Sept 25th, 2021
In person
Atlanta Brewing Company, 2323 Defoor Hills Rd NW, Atlanta, GA 30318
Learn how Scientists, Community members, and Students worked together to convince the government to address a 90-year-old man-made ecological problem.
What happens when the US Army Corps of Engineers (USACE) turns a defunct log transportation channel into part of the Atlantic Intracoastal Waterway (ICW)? In 1932, Noyes Cut was dug through the saltmarshes of the Satilla River near Dover Bluff, GA, but it was not maintained after 1935.By 1938, the residents of the Dover Bluff Community first documented the decline in water quality presumably caused by Noyes Cut. It took almost 50 years for the USACE to respond and send an engineer to investigate. McMahon’s 1983 report confirmed the landowners’ observations and proposed that Noyes Cut be closed. However, Georgia never spent money allotted for the closure and Noyes Cut remains today.
Fast forward to a 2013 scientific society meeting where a local researcher gave a presentation on the Cut’s history and ultimately started a collaborative assessment of the ecological effects of Noyes Cut. Since June 2014, faculty at two universities, local interest group members, and a multitude of citizen scientists and student volunteers have collected biological data on the effects of Noyes Cut. This research has helped the USACE make sound decisions and move forward with the plans to close Noyes Cut.

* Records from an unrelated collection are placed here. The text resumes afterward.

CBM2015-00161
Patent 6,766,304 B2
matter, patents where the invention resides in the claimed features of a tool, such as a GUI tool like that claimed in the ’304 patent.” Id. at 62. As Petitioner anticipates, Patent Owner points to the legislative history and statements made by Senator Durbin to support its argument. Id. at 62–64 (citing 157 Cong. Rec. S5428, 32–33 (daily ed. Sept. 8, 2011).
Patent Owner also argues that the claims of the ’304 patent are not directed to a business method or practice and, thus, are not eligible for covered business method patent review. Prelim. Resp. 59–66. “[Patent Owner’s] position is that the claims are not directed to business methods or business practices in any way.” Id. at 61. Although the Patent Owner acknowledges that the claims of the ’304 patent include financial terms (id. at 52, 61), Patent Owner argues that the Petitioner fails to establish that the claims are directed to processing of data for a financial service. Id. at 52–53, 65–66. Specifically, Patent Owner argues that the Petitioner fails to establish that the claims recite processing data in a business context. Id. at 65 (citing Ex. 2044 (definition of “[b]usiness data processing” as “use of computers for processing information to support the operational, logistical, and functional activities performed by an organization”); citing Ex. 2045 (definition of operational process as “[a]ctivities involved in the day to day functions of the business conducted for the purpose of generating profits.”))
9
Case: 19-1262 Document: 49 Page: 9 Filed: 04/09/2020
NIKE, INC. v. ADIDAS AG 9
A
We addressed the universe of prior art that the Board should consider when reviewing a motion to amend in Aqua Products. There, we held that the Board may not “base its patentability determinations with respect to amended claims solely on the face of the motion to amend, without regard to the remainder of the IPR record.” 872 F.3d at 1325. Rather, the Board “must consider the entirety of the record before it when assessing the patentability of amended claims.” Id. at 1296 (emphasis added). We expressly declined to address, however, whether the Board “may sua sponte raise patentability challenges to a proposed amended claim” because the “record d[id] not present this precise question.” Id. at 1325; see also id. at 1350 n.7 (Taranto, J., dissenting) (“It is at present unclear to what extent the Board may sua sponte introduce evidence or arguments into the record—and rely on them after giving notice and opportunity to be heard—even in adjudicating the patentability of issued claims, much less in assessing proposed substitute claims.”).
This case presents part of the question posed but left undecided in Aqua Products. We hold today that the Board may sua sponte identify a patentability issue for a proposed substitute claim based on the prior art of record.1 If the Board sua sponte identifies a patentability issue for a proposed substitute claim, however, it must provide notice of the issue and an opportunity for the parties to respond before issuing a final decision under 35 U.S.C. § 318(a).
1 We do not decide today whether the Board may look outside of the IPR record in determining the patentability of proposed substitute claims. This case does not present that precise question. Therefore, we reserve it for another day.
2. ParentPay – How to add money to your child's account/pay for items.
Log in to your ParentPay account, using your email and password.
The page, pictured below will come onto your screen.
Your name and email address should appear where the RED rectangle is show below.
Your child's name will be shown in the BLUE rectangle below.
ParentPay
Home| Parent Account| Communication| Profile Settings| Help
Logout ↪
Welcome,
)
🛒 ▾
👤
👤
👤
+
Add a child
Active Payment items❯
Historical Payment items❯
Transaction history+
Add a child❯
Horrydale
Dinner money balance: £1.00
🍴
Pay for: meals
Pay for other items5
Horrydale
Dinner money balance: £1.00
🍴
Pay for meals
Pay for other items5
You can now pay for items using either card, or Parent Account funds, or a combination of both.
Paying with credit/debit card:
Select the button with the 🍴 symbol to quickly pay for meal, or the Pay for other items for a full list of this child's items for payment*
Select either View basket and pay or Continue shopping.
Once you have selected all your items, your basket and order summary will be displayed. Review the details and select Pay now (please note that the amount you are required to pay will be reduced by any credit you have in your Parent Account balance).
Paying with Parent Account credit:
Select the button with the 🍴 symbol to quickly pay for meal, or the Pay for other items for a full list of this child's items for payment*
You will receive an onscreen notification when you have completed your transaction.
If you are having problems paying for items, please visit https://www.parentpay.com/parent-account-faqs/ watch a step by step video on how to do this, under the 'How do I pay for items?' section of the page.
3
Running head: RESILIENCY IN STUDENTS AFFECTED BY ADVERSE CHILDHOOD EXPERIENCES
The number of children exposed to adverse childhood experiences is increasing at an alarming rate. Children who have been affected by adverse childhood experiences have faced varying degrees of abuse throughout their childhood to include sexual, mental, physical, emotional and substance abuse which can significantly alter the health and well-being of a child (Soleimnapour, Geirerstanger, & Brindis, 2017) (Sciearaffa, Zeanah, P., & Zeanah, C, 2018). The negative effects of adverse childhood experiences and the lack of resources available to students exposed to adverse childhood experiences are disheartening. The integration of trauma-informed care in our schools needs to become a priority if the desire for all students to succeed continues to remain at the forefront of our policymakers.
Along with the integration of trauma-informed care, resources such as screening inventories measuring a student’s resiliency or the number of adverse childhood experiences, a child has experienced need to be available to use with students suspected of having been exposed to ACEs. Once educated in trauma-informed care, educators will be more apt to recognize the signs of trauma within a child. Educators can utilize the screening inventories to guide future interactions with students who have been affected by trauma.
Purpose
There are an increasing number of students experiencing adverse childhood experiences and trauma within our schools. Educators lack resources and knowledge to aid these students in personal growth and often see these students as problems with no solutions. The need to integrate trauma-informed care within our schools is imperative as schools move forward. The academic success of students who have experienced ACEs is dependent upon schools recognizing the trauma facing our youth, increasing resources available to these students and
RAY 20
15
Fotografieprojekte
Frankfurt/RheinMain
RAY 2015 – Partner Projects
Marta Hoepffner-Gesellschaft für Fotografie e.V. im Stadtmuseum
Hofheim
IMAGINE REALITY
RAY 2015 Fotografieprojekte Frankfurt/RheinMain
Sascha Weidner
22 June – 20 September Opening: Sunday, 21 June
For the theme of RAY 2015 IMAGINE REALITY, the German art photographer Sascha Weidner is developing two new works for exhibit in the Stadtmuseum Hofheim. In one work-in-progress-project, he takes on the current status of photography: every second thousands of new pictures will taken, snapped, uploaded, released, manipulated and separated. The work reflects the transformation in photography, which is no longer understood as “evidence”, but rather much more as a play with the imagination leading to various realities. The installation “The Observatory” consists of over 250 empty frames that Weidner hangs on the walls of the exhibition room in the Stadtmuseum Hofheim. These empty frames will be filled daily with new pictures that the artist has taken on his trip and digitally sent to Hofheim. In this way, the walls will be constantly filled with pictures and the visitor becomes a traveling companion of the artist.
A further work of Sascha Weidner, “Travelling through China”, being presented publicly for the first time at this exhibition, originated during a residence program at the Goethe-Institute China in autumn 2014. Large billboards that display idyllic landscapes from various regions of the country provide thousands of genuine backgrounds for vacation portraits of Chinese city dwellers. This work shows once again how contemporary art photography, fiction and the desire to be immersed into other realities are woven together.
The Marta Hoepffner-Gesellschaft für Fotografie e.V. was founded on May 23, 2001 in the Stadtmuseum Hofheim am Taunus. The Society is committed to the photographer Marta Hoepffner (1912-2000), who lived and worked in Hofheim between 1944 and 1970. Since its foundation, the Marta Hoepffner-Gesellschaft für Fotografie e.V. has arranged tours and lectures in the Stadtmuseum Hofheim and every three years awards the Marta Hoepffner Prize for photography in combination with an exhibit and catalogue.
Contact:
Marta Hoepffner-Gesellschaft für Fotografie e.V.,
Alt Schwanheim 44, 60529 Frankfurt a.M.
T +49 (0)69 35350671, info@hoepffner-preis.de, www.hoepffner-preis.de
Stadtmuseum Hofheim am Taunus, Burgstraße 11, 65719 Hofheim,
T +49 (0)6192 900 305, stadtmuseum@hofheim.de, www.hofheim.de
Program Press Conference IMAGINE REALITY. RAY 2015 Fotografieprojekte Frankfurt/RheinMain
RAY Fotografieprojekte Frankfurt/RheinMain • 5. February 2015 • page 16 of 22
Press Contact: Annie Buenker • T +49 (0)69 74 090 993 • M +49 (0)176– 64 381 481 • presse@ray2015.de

Watch this uplifting talk from Amy Abdulovic-Cui, PhD; A. Loren Mathews, PhD; Jessica M. Reichmuth, PhD.
Amy received her PhD in Biochemistry Cell and Developmental Biology from Emory University and have been working to understand DNA repair and DNA replication mechanisms for the last 15 years; she is currently the assistant chair of the Department of Biological Sciences at Augusta University where she continues working in DNA replication and repair and population genetics studies.
Loren received her PhD in Fisheries and Aquatic Sciences from the University of Florida; she is currently a Senior Lecturer in the Department of Biology at Georgia Southern University. Loren’s research focuses on water quality and aquatic ecology, particularly in estuarine and marine ecosystems. She is interested in how changes in freshwater input into marine ecosystems affects nutrient and light availability, which in turn influences the abundance, composition, and production of phytoplankton (think tiny plants) communities.
Jessica received her PhD in Ecology and Evolution from Rutgers University and is an Associate Professor in Biological Sciences at Augusta University. Jessica has dabbled in all things marine invertebrate ecology for the past 15 years. Currently, Jessica is still playing around with marine inverts to answer complex questions involving who eats whom in addition to using invert behavior as an indicator of climate change.